In complex surgery, is there a correlation between the volume of services provided per hospital and the quality of treatment results? This is the question addressed in eight commissions on minimum volumes that the Federal Joint Committee (G-BA) awarded to the Institute for Quality and Efficiency in Health Care (IQWiG). The IQWiG report is now available for the sixth intervention to be tested, complex oesophageal surgery. According to the findings, there is a positive correlation between the volume of services and the quality of treatment results in complex oesophageal surgery: In hospitals with larger case volumes, the survival probabilities for patients who underwent surgery are higher overall. In addition, complications occur less frequently there.
High-risk procedures performed as elective surgery
Oesophageal operations, such as the complete or partial removal of the oesophagus or the reconstruction of the oesophageal passage that is then necessary, are considered high-risk procedures that are usually performed as elective surgery. In most cases (2015: 83%), malignant neoplasms are the reason for the procedure. In 2018, the German Federal Statistical Office registered about 4700 of these complex oesophageal operations. About 9.5% of the patients who underwent surgery between 2010 and 2015 died in hospital in connection with the procedure.
At present, a minimum of ten procedures per hospital location and year applies in Germany for complex oesophageal surgery.
Positive correlation between volume of services and survival probabilities
The IQWiG project team identified 37 studies investigating the correlation between the volume of services and the quality of treatment results in complex oesophageal surgery – 30 of these studies contain usable data.
The analysis of the data showed that the survival probabilities for patients who underwent oesophageal surgery are higher overall in hospitals with larger case volumes. This can be inferred from the studies for the outcome “all-cause mortality” as well as for the outcomes “surgery-related mortality” and “in-hospital mortality”. Furthermore, in hospitals with larger case volumes, treatment-related complications such as tearing or leakage of the reconstructed tissue (anastomosis insufficiency) occur less frequently.
In relation to the volume of services per surgeon, the available data show that with increasing routine for oesophageal surgery, fewer patients die in hospital and treatment-related complications occur less frequently.
There are no meaningful studies examining the effects of specific minimum case volumes introduced into the health care system for complex oesophageal surgery on the quality of treatment results.

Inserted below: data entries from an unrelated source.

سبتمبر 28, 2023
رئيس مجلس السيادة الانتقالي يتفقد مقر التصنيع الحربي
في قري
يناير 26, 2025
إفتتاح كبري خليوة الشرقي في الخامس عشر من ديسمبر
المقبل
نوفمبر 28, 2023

Process of report production
In April 2019, the G-BA commissioned IQWiG to prepare the report on the correlation between the volume of services and the quality of treatment results for complex oesophageal surgery in an accelerated procedure as a so-called rapid report. Interim products were therefore not published or made available for a hearing. This rapid report was sent to the contracting agency, the G-BA, in April 2020.